On comprend alors que, si Jason Fuoco s’est lancé dans cette aventure d’abord et avant tout pour se distinguer, pour trouver « ce produit » original qui lui permettrait de devenir un entrepreneur prospère, il aime sincèrement son travail et ses bêtes aujourd’hui.

« J’ai pensé abandonner trois jours après avoir reçu mes bufflonnes, je ne savais pas tout à fait comment m’y prendre. »

— Jason Fuoco

S’aventurer dans un chemin peu fréquenté comporte un défi majeur : celui de trouver les conseils avisés de spécialistes. Son père, « gentleman farmer », a bien eu des vaches, mais les bufflonnes, c’est autre chose. C’est donc vers l’Italie qu’il a dû se tourner pour obtenir les conseils de vétérinaires et d’éleveurs. « Ça aide de parler l’italien ! », rigole ce fils d’immigrants.

Et c’est au pays de ses ancêtres, aussi, qu’il est allé apprendre à faire de la mozzarella fraîche à ses débuts. « Sans l’aide de mes parents, je n’y serais pas arrivé, remarque-t-il. J’ai pu récupérer leur ancienne ferme, je loue leurs champs. Mais pour un jeune, partir de rien, c’est presque impossible au Québec, il n’y a pas assez de soutien. »

Jason produit maintenant ses fromages dans les locaux voisins des Fromagiers de la Table Ronde, qui l’ont aidé depuis ses débuts. Mais il rêve bientôt d’être chez lui.
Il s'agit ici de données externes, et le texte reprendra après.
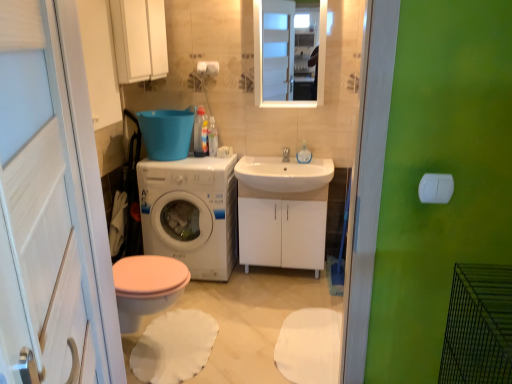
Question: From a real-world perspective, is white glossy cabinet at center on white matte toilet paper at center?

Choices:
 (A) no
 (B) yes

Answer: (A)

Question: Could you tell me if white glossy cabinet at center is facing white matte toilet paper at center?

Choices:
 (A) yes
 (B) no

Answer: (B)

Question: Does white glossy cabinet at center have a larger size compared to white matte toilet paper at center?

Choices:
 (A) no
 (B) yes

Answer: (B)

Question: Does white glossy cabinet at center appear on the left side of white matte toilet paper at center?

Choices:
 (A) yes
 (B) no

Answer: (B)

Question: Can you confirm if white glossy cabinet at center is positioned to the right of white matte toilet paper at center?

Choices:
 (A) no
 (B) yes

Answer: (B)

Question: Is point (311, 216) closer or farther from the camera than point (287, 152)?

Choices:
 (A) closer
 (B) farther

Answer: (A)

Question: In terms of width, does white glossy cabinet at center look wider or thinner when compared to white glossy sink at center?

Choices:
 (A) wide
 (B) thin

Answer: (A)

Question: Would you say white glossy cabinet at center is to the left or to the right of white glossy sink at center in the picture?

Choices:
 (A) right
 (B) left

Answer: (B)

Question: Do you think white glossy cabinet at center is within white glossy sink at center, or outside of it?

Choices:
 (A) outside
 (B) inside

Answer: (A)

Question: Is white glossy cabinet at center in front of or behind white glossy cabinet at upper center in the image?

Choices:
 (A) front
 (B) behind

Answer: (B)

Question: Is white glossy cabinet at center inside the boundaries of white glossy cabinet at upper center, or outside?

Choices:
 (A) inside
 (B) outside

Answer: (B)

Question: From the image's perspective, is white glossy cabinet at center above or below white glossy cabinet at upper center?

Choices:
 (A) above
 (B) below

Answer: (B)

Question: Considering the positions of point (274, 200) and point (259, 79), is point (274, 200) closer or farther from the camera than point (259, 79)?

Choices:
 (A) farther
 (B) closer

Answer: (B)

Question: Would you say white glossy cabinet at center is inside or outside white matte toilet paper at center?

Choices:
 (A) outside
 (B) inside

Answer: (A)

Question: From the image's perspective, is white glossy cabinet at center positioned above or below white matte toilet paper at center?

Choices:
 (A) above
 (B) below

Answer: (B)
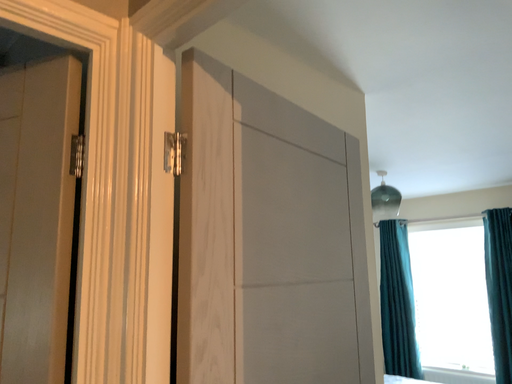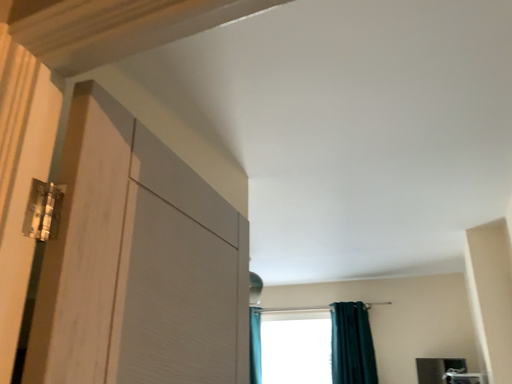
Question: How did the camera likely rotate when shooting the video?

Choices:
 (A) rotated upward
 (B) rotated downward

Answer: (A)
Il pointe, de l’autre côté de la route, un champ où il espère construire une ferme pouvant accueillir un troupeau plus imposant, dans de meilleures conditions, où il pourra produire son fromage et accueillir les visiteurs pendant l’été. Sa mère, Rosa, peut bien le regarder avec autant de fierté. Son père aussi, même s’il est plus discret. « Je suis content parce qu’il fait quelque chose qu’il aime et qui le rend fier. » C’est dit.